▶ Excerpt
Segment Open

And yes, every single Guide reviewer's meal is conducted anonymously and independently, and paid for in full. Around 45 reviewers wade through a lengthy yearly briefing and an extensive set of guidelines. A new reviewer's probation starts at the dinner table – either with me or chief reviewer, Terry Durack, followed by a written trial review. An equally time-consuming annual de-brief gathers award recommendations from every reviewer before a senior panel spends hours sifting and debating votes, decisions and scores.

For those who like this kind of trivia (Guide editors thrive on it), in my first co-editing gig, Tetsuya's was Restaurant of the Year. It was one of seven three hat restaurants in the 2008 Guide. Only one of those, Quay, is still up there, with just three others - Rockpool, Sepia and Momofuku Seiobo. Meanwhile for 2015, a record 53 restaurants in Sydney scored one hat compared to 36 in 2008. Of those 36, only 15 are still trading... Only cricket nuts come close to this kind of statistical fascination.

Segment Closed

Data excerpts
Segment Open

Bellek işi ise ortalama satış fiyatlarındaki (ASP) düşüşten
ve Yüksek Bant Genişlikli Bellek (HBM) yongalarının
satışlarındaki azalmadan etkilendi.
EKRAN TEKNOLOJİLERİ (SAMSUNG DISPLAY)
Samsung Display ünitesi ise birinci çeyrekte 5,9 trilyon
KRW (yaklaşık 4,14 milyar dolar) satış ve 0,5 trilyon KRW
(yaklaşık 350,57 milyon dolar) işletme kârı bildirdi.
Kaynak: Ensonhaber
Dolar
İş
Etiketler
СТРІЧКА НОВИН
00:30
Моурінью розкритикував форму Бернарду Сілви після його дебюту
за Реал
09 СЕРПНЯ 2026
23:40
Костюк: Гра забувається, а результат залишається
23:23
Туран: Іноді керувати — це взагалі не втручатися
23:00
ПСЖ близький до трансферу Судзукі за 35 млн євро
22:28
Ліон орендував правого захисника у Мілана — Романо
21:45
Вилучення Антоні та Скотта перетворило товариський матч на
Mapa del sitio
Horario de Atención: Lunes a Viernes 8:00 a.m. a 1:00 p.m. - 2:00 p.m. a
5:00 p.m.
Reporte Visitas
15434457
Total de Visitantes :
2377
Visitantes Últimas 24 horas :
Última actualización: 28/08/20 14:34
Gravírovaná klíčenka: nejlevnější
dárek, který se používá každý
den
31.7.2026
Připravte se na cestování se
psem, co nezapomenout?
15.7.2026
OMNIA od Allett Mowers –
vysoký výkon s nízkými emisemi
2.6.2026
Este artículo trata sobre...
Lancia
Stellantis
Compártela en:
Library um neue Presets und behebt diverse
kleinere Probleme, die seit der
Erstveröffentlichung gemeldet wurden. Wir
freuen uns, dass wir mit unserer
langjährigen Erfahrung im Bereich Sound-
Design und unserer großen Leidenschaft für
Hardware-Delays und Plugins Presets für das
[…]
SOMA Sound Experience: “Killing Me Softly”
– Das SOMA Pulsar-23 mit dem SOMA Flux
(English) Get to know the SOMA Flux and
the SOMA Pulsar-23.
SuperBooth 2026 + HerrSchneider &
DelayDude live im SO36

Segment Closed

▶ Work required
Extend the passage about the restaurant guide, picking up right after its final sentence. The records have no connection to the text.

▶ Task answer
So I'll shut up and just say that editing The Sydney Morning Herald Good Food Guide has been a huge privilege, and at a fabulous time for Sydney, and Australian dining. And despite, or indeed because of those precious hats, the Guide remains the restaurant industry's biggest champion.

Interestingly though, getting back to those dimmi figures... In Victoria, the loss of a hat means only a 1 per cent drop in bookings. Hmm. So Melburnians are a more loyal bunch, obviously. Whereas we superficial Sydneysiders... Oh, sorry. I'm off again. Thanks, everyone. Signing out now.